Beautiful jewel like an ancient Leica. Un-ergonomic, complete disregard for the human hand n nervous system. Needs a rope tied to a crab trap float.
How is the exposure adjusted ? Automatically under all light conditions ? Or does the design require a movement separated from point and shoot ? The Canon I struggle with has a small dial requiring force from two plier like fingers from a third arm reached across the chest for exposure adjustment.
However the Canon does sport a huge grip handle on the right side. Not bolt able to the left side.
Not sure what you're calling "un-ergonomic"; an old Leica or the subject of this thread. Subjective judgement at least to a degree. The Nikon 1 AW1 seems to be well arranged.
As to "ropes" and grips…also subjective. I've been shooting all kinds of cameras since I was about 7 years old and I do not used camera straps. So far, the only exception for that is when I've been working events where I need to have two bodies in use throughout the day. I doubt if I'll even tether this camera but we'll see.
Aperture priority, adjustable while operating the camera with only one hand. Also exposure compensation….and Adobe Lightroom, etc.
And, as one of the videos shows, this camera allows you to make some adjustments by pushing one button and then tilting the camera body to the left or right.
If I didn't already have a substantial investment in my Lumix m4/3 system, I'd for sure be looking at this one. M4/3 photo quality is IMHO very, very good (leaps and bounds over point and nearly all shoot cameras) and total waterproofness for paddling is a really big deal.
Looking forward to seeing some photos from your upcoming adventures.
Some of the m4/3 systems (Olympus OMD EM5 for example) are weathersealed to the point one can pour water on them without problems.
That might be good enough for paddling if one wanted the image quality of the m4/3 system.
The Olympus OM-D E-M5 is tall enough however that it wouldn't fit into the hatch in front of my cockpit combing. Also, really wish I would have had the Nikon 1 AW1 in the water with me when I was doing assisted rescues today but that would be out of the question with a weather-guarded camera. The only reason I didn't have the 1 AW1 in the water with me to get some video and shots from that perspective is because this was a private lesson and only the second time I've ever been in a single kayak. Other things to focus on.
The Nikon was in my hatch for many wet exits and rescue scenarios today. Again, I focused on what I was supposed to be learning but did grab it a couple of times just to fire off a test shot when I wasn't doing anything (which was rare).

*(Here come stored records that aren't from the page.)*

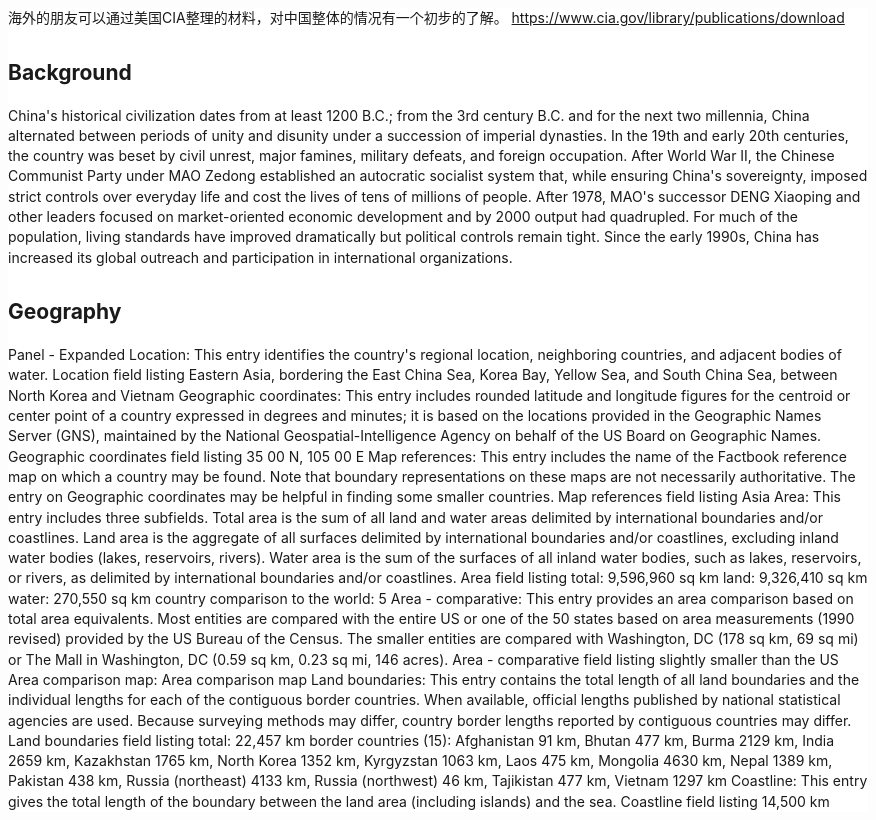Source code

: 海外的朋友可以通过美国CIA整理的材料，对中国整体的情况有一个初步的了解。
https://www.cia.gov/library/publications/download


## Background


China's historical civilization dates from at least 1200 B.C.; from the 3rd century B.C. and for the next two millennia, China alternated between periods of unity and disunity under a succession of imperial dynasties. In the 19th and early 20th centuries, the country was beset by civil unrest, major famines, military defeats, and foreign occupation. After World War II, the Chinese Communist Party under MAO Zedong established an autocratic socialist system that, while ensuring China's sovereignty, imposed strict controls over everyday life and cost the lives of tens of millions of people. After 1978, MAO's successor DENG Xiaoping and other leaders focused on market-oriented economic development and by 2000 output had quadrupled. For much of the population, living standards have improved dramatically but political controls remain tight. Since the early 1990s, China has increased its global outreach and participation in international organizations.


##     Geography 

Panel - Expanded
Location: This entry identifies the country's regional location, neighboring countries, and adjacent bodies of water. Location field listing
Eastern Asia, bordering the East China Sea, Korea Bay, Yellow Sea, and South China Sea, between North Korea and Vietnam
Geographic coordinates: This entry includes rounded latitude and longitude figures for the centroid or center point of a country expressed in degrees and minutes; it is based on the locations provided in the Geographic Names Server (GNS), maintained by the National Geospatial-Intelligence Agency on behalf of the US Board on Geographic Names. Geographic coordinates field listing
35 00 N, 105 00 E
Map references: This entry includes the name of the Factbook reference map on which a country may be found. Note that boundary representations on these maps are not necessarily authoritative. The entry on Geographic coordinates may be helpful in finding some smaller countries. Map references field listing
Asia
Area: This entry includes three subfields. Total area is the sum of all land and water areas delimited by international boundaries and/or coastlines. Land area is the aggregate of all surfaces delimited by international boundaries and/or coastlines, excluding inland water bodies (lakes, reservoirs, rivers). Water area is the sum of the surfaces of all inland water bodies, such as lakes, reservoirs, or rivers, as delimited by international boundaries and/or coastlines. Area field listing
total: 9,596,960 sq km
land: 9,326,410 sq km
water: 270,550 sq km
country comparison to the world: 5
Area - comparative: This entry provides an area comparison based on total area equivalents. Most entities are compared with the entire US or one of the 50 states based on area measurements (1990 revised) provided by the US Bureau of the Census. The smaller entities are compared with Washington, DC (178 sq km, 69 sq mi) or The Mall in Washington, DC (0.59 sq km, 0.23 sq mi, 146 acres). Area - comparative field listing
slightly smaller than the US
Area comparison map: Area comparison map
Land boundaries: This entry contains the total length of all land boundaries and the individual lengths for each of the contiguous border countries. When available, official lengths published by national statistical agencies are used. Because surveying methods may differ, country border lengths reported by contiguous countries may differ. Land boundaries field listing
total: 22,457 km
border countries (15): Afghanistan 91 km, Bhutan 477 km, Burma 2129 km, India 2659 km, Kazakhstan 1765 km, North Korea 1352 km, Kyrgyzstan 1063 km, Laos 475 km, Mongolia 4630 km, Nepal 1389 km, Pakistan 438 km, Russia (northeast) 4133 km, Russia (northwest) 46 km, Tajikistan 477 km, Vietnam 1297 km
Coastline: This entry gives the total length of the boundary between the land area (including islands) and the sea. Coastline field listing
14,500 km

That's out of the camera with no adjustments. No blown highlights and nice detail in the shadowed areas. Last thing my instructor did before we paddled back to our launch was a roll and I got the camera out for that and got it in video. It is high quality with great sound and while the 11 second video was rolling I took 7 stills.
Waterproofness was not tested. My hatches stayed completely dry and it didn't start raining here until we were out of the water.
I'll probably give it more of a true test on Thursday night; in the water and at a more photographic location.
And BTW. This shot looks great at full screen but my photo sharing site limits linked image sizes. Take it from a pro…this camera is in a class of it's own as far as I've seen, squarely suited for kayakers. Lenses. That's the holdup. The kit lens seems to do a fine job but I want a wider and longer reach, waterproofed. I'd bet they are coming.
It's definitely a class above the P&S waterproof cameras.
Have you seen an actual waterproof lens roadmap from Nikon? I rarely shoot the focal lengths of that existing 2.5x zoom...usually it's wider (for landscapes or action) or longer (for wildlife). A 10x zoom would be nice especially to avoid changing lenses at sea (assuming it is really being used as a waterproof camera...ie getting wet).